«Rôle central»Crimes nazis: une étude pointe la responsabilité des médecins
ATS
9.11.2023 - 07:31
Le corps médical a joué un «rôle central» dans les crimes des nazis, selon une étude présentée jeudi. Elle appelle les médecins d'aujourd'hui à apprendre de ce passé pour s'opposer si nécessaire à des directives.
Keystone-SDA
09.11.2023, 07:31
ATS
«Les crimes n'ont pas été commis uniquement par des médecins extrémistes» ou «sous la contrainte», selon les résultats de cette enquête publiée dans la revue scientifique britannique The Lancet. Elle balaie «les idées fausses circulant depuis longtemps» pour minimiser la responsabilité de la profession.
En 1945, de 50 à 65% des médecins allemands non juifs avaient ainsi rejoint le parti nazi.
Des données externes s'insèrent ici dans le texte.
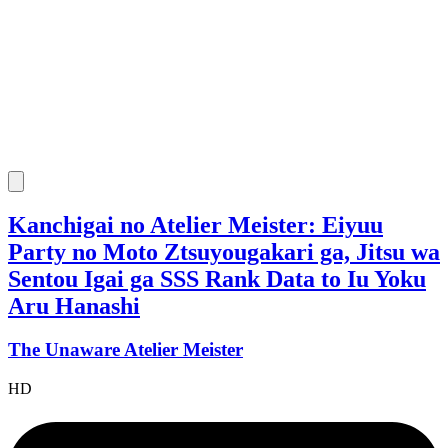
Kanchigai no Atelier Meister: Eiyuu
Party no Moto Ztsuyougakari ga, Jitsu wa
Sentou Igai ga SSS Rank Data to Iu Yoku
Aru Hanashi
The Unaware Atelier Meister
HD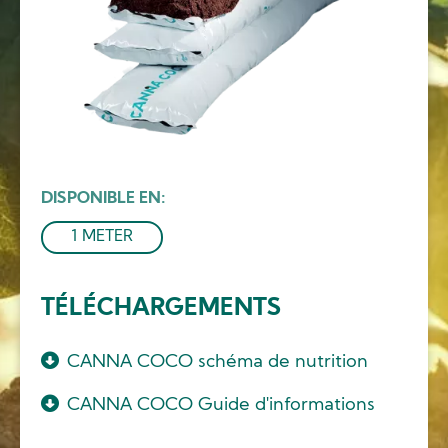
DISPONIBLE EN
1 METER
TÉLÉCHARGEMENTS
CANNA COCO schéma de nutrition
CANNA COCO Guide d'informations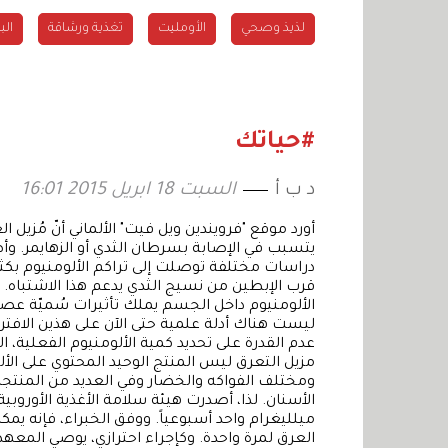
لذيذ وصحي
الأومليت
تغذية ورشاقة
ال
#حياتك
د ب أ
السبت 18 ابريل 2015 16:01
أورد موقع "فرويندين ويل فيت" الألماني أنّ مُزيل ا
يتسبب في الإصابة بسرطان الثدي أو الزهايمر. وأض
دراسات مختلفة توصلت إلى تراكم الألومنيوم بكث
قرب الإبطين من نسيج الثدي يدعم هذا الاشتباه. 
الألومنيوم داخل الجسم يملك تأثيرات سُميّة عصبي
ليست هناك أدلة علمية حتى الآن على هذين الافت
عدم القدرة على تحديد كمية الألومنيوم الفعلية، ا
مزيل التعرق ليس المنتج الوحيد المحتوي على الأل
ومختلف الفواكه والخضار وفي العديد من المنتج
الأسنان. لذا، أصدرت هيئة سلامة الأغذية الأوروب
ميلليغرام واحد أسبوعياً. ووفق الخبراء، فإنه ي
العرق لمرة واحدة. وكإجراء احترازي، يوصي المعهد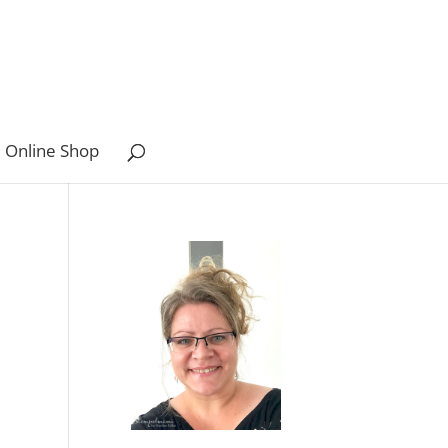
 Online Shop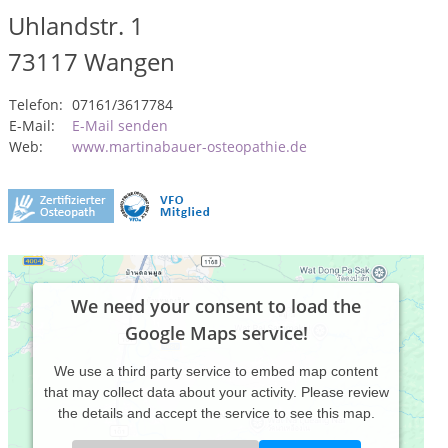
Uhlandstr. 1
73117
Wangen
Telefon:
07161/3617784
E-Mail:
E-Mail senden
Web:
www.martinabauer-osteopathie.de
We need your consent to load the
Google Maps service!
We use a third party service to embed map content
that may collect data about your activity. Please review
the details and accept the service to see this map.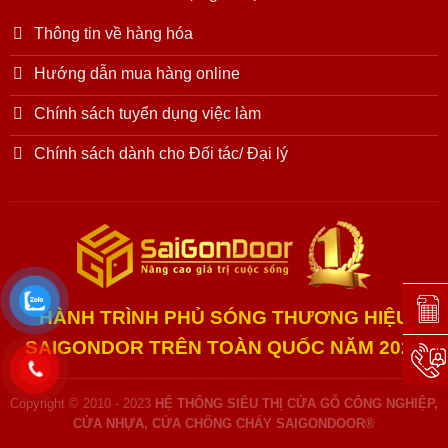
Thông tin về hàng hóa
Hướng dẫn mua hàng online
Chính sách tuyển dụng việc làm
Chính sách dành cho Đối tác/ Đại lý
Đặt l
HÀNH TRÌNH PHỦ SÓNG THƯƠNG HIỆU
SAIGONDOR TRÊN TOÀN QUỐC NĂM 2025
Hotli
Copyright © 2010 - 2023
HỆ THỐNG SIÊU THỊ CỬA GỖ CÔNG NGHIỆP,
CỬA NHỰA, CỬA CHỐNG CHÁY SAIGONDOOR®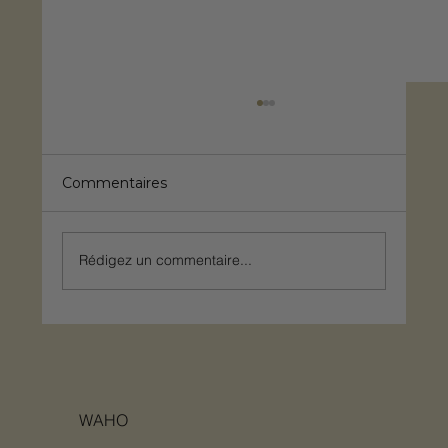
Commentaires
Rédigez un commentaire...
À Eygalières, une cuisine extérieure
sur-mesure entre art de vivre
provençal et haute performance
WAHO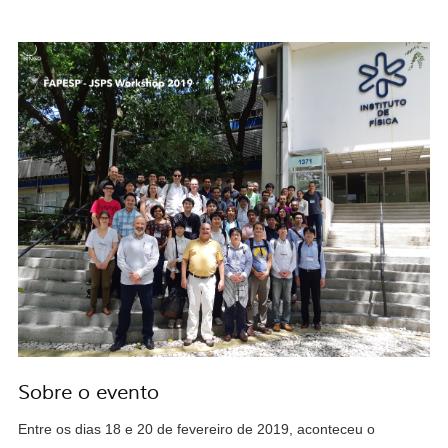
Sobre o evento
Entre os dias 18 e 20 de fevereiro de 2019, aconteceu o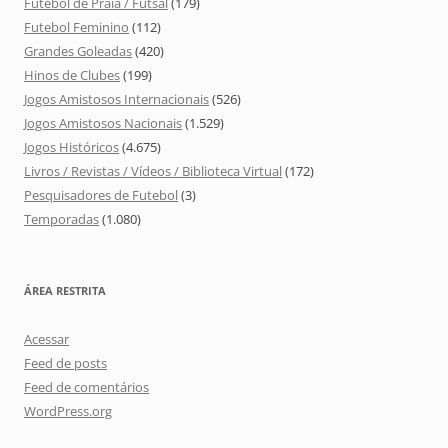
Futebol de Praia / Futsal
(179)
Futebol Feminino
(112)
Grandes Goleadas
(420)
Hinos de Clubes
(199)
Jogos Amistosos Internacionais
(526)
Jogos Amistosos Nacionais
(1.529)
Jogos Históricos
(4.675)
Livros / Revistas / Vídeos / Biblioteca Virtual
(172)
Pesquisadores de Futebol
(3)
Temporadas
(1.080)
ÁREA RESTRITA
Acessar
Feed de posts
Feed de comentários
WordPress.org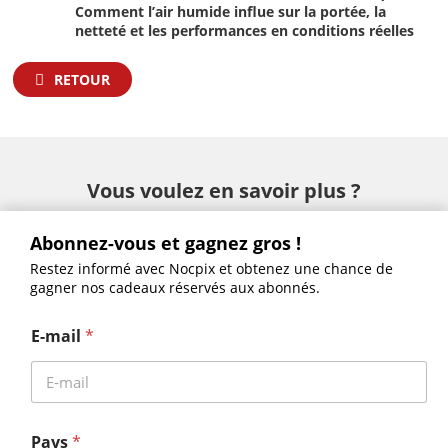
Comment l’air humide influe sur la portée, la
netteté et les performances en conditions réelles
RETOUR
Vous voulez en savoir plus ?
Abonnez-vous et gagnez gros !
Restez informé avec Nocpix et obtenez une chance de
gagner nos cadeaux réservés aux abonnés.
LUMI LRF – H35R•L35R
SLIM – H35•L35
E-mail
*
Quête – S50R · H50R · H35R · L35R
NITE – D70R
ACE RM – S60R•H50R
Pays
*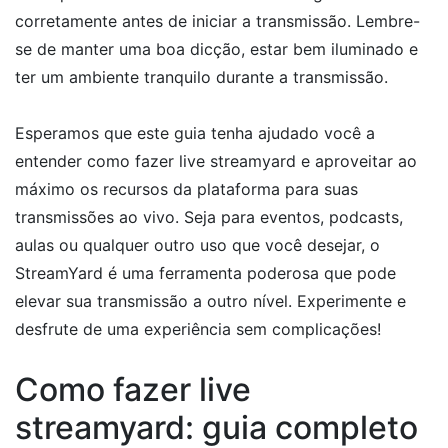
corretamente antes de iniciar a transmissão. Lembre-
se de manter uma boa dicção, estar bem iluminado e
ter um ambiente tranquilo durante a transmissão.
Esperamos que este guia tenha ajudado você a
entender como fazer live streamyard e aproveitar ao
máximo os recursos da plataforma para suas
transmissões ao vivo. Seja para eventos, podcasts,
aulas ou qualquer outro uso que você desejar, o
StreamYard é uma ferramenta poderosa que pode
elevar sua transmissão a outro nível. Experimente e
desfrute de uma experiência sem complicações!
Como fazer live
streamyard: guia completo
La proportion est «bien plus élevée que dans toute autre profession universitaire», selon ce document de quelque 80 pages se basant sur des sources universitaires.
Au total, les programmes eugénistes, d'euthanasie et les «expériences humaines brutales» mis en oeuvre dans un cadre médical ont fait «au moins 230'000 morts», parmi les handicapés, les patients juifs et les déportés, dont 7000 à 10'000 enfants. Environ 300'000 stérilisations forcées ont été pratiquées.
Partie intégrante de la connaissance
«Contrairement aux idées reçues», «la médecine dans l'Allemagne nazie n'était pas une pseudo-science» et la «recherche nazie» est parfois «devenue partie intégrante du canon de la connaissance médicale», note le rapport. Par exemple, «la compréhension actuelle des effets du tabac et de l'alcool sur le corps a été alimentée par des recherches menées à l'époque nazie».
Certains criminels ont acquis une renommée durable après-guerre sans jamais révéler le contexte de leurs recherches, comme le recteur de l'université de Vienne Eduard Pernkopf. Son atlas anatomique de référence, paru dans de nombreux pays et utilisé sans controverse jusque dans les années 1990, avait été réalisé à partir des cadavres de personnes assassinées.
Une fondatrice de la pédopsychiatrie, Elisabeth Hecker, a aussi été célébrée durant des décennies, l'Allemagne lui attribuant l'ordre du mérite en 1979, alors qu'elle a envoyé de nombreux mineurs, placés sous son autorité, à la mort.
Par ailleurs, «les méthodes développées» entre 1939 et 1941 pour tuer des patients par le gaz ont ensuite été réutilisées à très grande échelle «dans les camps d'extermination en Pologne», rappelle l'étude.
Les auteurs recommandent que ces faits historiques soient intégrés aux cursus de formation des professionnels de santé, car il est «souvent surprenant de constater à quel point leurs connaissances» sont «limitées aujourd'hui, hormis peut-être une vague notion des expériences de Josef Mengele à Auschwitz».